Thursday, January 13, 2011

Winter gardening

Well, it's mid-January, and a young man's thoughts turn to gardening. This may seem a little cheeky, since Mother Nature has barely gotten started on her annual winter ass-kicking. Doubly cheeky since I'm referring to myself, and I'm no spring chicken. It may seem too early to most people to engage in such vernal flights of fancy, but I have some kinds of chile that need to get started soon if I want any peppers out of them, and it's also seed catalogue season, so planning and seed ordering go together like, well, planning and ordering.

My dad was big on gardening and was famous in the neighbourhood for growing these MASSIVE hubbard squashes which my brother and I thoroughly despised since we had to eat them all winter. We were also pretty bummed out at missing Saturday morning cartoons for the sake of pulling and washing carrots, digging up spuds, and the annual moving of 5 yards of manure from the driveway to the backyard. (Although I did earn my first swig of Molson Export via this toil, so there were clearly some benefits.) So, as you can imagine, I stayed far away from soil and seeds until fate landed me a job, and I got paid to do it. This job was at Bellevue House National Historic Site, and I worked there as a "period gardener" in the summers of 1991 and 1994 (during the intervening years I was off in Africa letting snails devour my bean plants -- but that's another story).

At Bellevue House, I worked with a charming fellow named Colin, who was the head gardener (he's in the first picture on the link above). The first day at work, he told me how much Spanish onions made him fart, and we got along famously from then on. The job consisted of planting and tending the historically representative garden and apple orchard, taking people on tours, and spending hours and hours scything the grass (funnily enough I just discovered that I'm cutting the grass in the second picture in that link -- I'm the one in the blue shirt in the back doing it right). That job was Paradise.

Needless to say, I learned a whole bunch about gardening and about heirloom varieties of herbs and vegetables, got a good tan, and gained some interesting perspectives from tourists from all over the world. (Colin's famous way of dealing with the occasional very opinionated visitor was to listen attentively, nod, and say "You may be right!" A tool I still find to be very effective, and which I have passed on to my girls.)

ANYWAY, all that to say I like gardening now, and I have a particular fondness for old varieties of plants that have a bit of a tale to tell. My gardening philosophy is to grow stuff that:

a) I can't buy (epazote, chervil, tarragon, Mexican oregano, cavalo nero kale)
b) that I can buy, but sucks if it comes from a store (bay laurel, most herbs, lettuce, arugula)
c) is rare and/or neato (crimson flowered fava beans, trout beans, Egyptian onions, Aji chiles)
d) I have been keeping going since I worked at Bellevue House (costmary, lovage, sweet cicely)
e) is just plain fun or cool (ginkgo trees, horseradish, spuds, garlic, Painted Lady runner beans)
f) is nice to be able to just go out and grab for cooking or eating out of hand (thyme, tomatoes, radishes)
g) will keep me from dying, ever (sage)

To be honest, I didn't realise I had such a detailed philosophy. Note that this is different from my daily philosophy that comes from "'Cause I'm a blonde" and which goes like this: I know lots of people are smarter than me, but I have this philosophy, "So what?". I also now realise why I can never manage to fit everything into my two eight foot by eight foot garden beds.

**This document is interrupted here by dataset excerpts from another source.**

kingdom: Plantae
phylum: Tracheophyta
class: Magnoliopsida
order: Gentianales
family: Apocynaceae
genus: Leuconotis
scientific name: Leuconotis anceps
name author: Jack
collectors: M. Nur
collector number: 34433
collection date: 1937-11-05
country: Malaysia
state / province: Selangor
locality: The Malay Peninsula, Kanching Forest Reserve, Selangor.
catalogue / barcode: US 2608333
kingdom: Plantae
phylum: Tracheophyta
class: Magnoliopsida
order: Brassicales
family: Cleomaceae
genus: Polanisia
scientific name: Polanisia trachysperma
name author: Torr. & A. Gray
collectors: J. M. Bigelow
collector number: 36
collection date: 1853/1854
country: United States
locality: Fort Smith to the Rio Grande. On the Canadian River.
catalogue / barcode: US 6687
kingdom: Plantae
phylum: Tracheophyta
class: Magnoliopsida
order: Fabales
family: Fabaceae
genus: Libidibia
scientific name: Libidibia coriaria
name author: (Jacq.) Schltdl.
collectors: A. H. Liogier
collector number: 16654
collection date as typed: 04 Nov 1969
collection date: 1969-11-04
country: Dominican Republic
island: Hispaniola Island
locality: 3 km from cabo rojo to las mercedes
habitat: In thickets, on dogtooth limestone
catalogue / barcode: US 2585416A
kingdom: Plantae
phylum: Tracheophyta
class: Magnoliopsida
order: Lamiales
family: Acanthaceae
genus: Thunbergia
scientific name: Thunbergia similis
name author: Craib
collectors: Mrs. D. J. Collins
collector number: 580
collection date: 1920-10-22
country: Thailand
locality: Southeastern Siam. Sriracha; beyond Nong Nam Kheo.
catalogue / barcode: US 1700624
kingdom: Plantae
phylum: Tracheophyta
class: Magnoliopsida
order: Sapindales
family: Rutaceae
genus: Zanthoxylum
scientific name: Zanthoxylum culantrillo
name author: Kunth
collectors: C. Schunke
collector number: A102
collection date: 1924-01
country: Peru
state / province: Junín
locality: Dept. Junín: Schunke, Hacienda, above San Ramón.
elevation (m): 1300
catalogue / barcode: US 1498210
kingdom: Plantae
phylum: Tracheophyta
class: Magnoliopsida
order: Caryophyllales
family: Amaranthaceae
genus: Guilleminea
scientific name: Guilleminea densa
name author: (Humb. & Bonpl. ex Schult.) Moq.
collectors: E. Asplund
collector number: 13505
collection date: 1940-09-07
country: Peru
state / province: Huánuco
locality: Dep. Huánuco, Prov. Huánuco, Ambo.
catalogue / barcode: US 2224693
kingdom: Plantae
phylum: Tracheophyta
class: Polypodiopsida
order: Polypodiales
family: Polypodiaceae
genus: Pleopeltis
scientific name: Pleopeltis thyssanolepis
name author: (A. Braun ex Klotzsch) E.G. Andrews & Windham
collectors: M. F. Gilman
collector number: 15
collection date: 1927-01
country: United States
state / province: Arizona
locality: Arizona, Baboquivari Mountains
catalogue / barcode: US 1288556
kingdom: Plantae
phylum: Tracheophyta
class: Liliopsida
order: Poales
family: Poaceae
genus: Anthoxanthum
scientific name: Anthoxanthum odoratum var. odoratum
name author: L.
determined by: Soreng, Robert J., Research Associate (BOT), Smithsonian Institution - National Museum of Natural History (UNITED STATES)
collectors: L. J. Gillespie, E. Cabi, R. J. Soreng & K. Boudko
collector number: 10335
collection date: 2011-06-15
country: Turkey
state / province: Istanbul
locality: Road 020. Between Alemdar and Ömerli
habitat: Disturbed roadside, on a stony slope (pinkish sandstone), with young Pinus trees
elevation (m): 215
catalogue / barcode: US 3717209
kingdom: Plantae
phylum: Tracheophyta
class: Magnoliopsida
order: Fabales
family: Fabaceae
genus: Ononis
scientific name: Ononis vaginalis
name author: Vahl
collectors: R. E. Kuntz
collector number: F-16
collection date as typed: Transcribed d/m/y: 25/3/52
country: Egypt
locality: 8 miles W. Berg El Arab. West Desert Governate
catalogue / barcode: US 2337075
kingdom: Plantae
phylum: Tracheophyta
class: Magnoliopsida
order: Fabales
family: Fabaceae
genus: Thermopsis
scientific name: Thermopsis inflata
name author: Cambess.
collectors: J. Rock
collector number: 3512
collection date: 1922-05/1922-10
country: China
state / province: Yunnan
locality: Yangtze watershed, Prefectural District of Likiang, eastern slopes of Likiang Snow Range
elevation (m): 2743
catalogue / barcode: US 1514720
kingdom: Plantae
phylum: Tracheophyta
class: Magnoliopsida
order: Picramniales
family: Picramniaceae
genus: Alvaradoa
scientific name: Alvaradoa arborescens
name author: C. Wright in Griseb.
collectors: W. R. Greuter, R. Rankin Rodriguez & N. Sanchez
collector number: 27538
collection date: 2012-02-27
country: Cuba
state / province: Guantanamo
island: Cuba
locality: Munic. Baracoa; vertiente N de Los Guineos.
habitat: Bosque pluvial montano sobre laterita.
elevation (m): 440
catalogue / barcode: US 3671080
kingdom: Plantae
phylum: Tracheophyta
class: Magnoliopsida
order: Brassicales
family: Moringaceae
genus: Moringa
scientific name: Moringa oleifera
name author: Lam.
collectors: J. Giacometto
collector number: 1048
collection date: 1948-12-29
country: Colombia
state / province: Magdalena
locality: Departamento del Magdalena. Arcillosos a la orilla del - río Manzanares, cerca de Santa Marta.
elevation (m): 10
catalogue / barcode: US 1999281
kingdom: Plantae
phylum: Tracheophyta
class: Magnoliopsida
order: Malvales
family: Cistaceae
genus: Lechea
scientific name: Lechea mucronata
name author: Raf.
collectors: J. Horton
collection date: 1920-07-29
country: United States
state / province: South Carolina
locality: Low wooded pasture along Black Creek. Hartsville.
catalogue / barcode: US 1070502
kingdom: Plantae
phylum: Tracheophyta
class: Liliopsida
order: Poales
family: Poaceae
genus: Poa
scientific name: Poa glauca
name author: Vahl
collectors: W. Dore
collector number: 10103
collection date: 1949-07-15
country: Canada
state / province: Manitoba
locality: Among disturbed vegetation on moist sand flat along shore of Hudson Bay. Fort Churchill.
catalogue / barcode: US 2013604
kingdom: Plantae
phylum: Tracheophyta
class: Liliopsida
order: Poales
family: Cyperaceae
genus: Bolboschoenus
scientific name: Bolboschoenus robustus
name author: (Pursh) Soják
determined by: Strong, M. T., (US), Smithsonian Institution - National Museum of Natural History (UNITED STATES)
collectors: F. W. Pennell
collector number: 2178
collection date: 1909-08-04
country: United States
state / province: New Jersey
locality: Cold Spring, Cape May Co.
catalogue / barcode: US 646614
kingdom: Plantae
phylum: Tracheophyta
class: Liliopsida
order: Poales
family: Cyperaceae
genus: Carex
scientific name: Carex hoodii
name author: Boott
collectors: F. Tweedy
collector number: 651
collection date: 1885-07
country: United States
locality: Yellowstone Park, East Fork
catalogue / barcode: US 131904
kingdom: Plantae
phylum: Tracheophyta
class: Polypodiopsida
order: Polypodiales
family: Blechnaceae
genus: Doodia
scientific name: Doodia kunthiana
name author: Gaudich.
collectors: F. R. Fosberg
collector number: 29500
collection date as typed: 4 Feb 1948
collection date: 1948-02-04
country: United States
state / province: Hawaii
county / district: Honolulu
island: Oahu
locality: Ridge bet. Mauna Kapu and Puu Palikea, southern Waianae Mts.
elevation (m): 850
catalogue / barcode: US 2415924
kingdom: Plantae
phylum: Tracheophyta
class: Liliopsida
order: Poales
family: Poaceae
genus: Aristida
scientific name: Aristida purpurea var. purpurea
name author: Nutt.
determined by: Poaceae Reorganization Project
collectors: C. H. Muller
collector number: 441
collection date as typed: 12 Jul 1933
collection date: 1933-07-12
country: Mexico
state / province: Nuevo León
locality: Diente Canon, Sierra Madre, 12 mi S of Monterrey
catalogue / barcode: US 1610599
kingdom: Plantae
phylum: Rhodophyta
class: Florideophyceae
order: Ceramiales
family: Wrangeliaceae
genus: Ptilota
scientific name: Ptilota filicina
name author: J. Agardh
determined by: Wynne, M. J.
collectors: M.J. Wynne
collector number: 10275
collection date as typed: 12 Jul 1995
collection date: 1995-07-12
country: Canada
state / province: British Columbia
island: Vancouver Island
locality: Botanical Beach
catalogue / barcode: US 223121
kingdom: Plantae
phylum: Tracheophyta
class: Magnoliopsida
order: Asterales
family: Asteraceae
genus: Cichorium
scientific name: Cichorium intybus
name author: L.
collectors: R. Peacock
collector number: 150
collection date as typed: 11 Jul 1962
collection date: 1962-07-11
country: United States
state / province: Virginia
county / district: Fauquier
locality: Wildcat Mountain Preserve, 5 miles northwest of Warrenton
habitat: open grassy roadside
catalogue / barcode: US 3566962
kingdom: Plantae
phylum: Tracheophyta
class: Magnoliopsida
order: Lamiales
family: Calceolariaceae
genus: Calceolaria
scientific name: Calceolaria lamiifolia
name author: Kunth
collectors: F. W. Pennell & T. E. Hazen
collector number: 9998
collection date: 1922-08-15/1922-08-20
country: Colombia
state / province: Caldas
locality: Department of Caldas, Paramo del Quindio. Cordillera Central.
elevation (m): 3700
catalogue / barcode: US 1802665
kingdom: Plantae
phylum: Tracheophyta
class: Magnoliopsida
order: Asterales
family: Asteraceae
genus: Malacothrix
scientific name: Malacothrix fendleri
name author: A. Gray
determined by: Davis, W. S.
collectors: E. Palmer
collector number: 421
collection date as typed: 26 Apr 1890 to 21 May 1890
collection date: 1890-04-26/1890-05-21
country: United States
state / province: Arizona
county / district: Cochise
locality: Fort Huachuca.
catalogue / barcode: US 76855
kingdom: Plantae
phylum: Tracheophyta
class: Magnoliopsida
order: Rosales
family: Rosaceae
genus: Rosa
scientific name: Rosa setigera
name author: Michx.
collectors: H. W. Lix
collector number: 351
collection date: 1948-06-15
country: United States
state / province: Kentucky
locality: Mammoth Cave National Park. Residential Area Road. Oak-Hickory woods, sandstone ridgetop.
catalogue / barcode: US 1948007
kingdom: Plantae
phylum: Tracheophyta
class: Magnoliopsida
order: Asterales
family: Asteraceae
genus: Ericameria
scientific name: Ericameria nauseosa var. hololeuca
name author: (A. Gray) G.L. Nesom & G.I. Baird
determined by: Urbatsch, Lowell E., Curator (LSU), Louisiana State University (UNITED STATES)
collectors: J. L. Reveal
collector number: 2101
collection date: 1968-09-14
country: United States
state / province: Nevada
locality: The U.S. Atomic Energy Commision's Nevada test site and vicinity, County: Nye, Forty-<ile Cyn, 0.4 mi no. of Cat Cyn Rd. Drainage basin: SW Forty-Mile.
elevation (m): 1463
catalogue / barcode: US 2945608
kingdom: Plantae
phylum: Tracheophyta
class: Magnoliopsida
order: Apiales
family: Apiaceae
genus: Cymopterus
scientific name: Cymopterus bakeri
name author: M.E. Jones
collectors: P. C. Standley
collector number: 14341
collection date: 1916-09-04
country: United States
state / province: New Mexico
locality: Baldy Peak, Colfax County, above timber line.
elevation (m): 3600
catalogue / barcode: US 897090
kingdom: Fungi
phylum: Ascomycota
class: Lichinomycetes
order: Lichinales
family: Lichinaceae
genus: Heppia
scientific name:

So here's my plan for this year. I grew out my funky favas and stupendous spuds last year, so will give some space over to the sqash family (in particular some red kuri squash that I sought-out after reading a recipe that called for it -- this may in fact be the longest recipe I have ever made: "Step one: eight months before you make this soup, go order some red kuri squash seeds.") Herbs cover the edges of the garden beds, but some may need a little taming (if you need some tarragon, horseradish, Egyptian onions, or costmary let me know!). I am also planning to avoid the tragedy of slugs I suffered last summer by getting more plants started indoors so they have enough of a head start to get ahead of the little slimy bastards (bless their souls). We'll see! And I plan to divulge my pepper seed starting secrets very soon, so stay tuned!

So that's the plan. I won't stick too it, mind you, and the garden will be in total chaos before you can say "There were a bunch of plants on sale at Home Depot!" but it's fun to imagine it in the depths of winter anyway. If you're interested in some cool places to look for plants or seeds, I can recommend Richters for herbs, and for vegetables the Seed Saver's Exchange and Seeds of Change. And if you're super keen, be sure to check out Seeds of Diversity for a Seedy Saturday near you!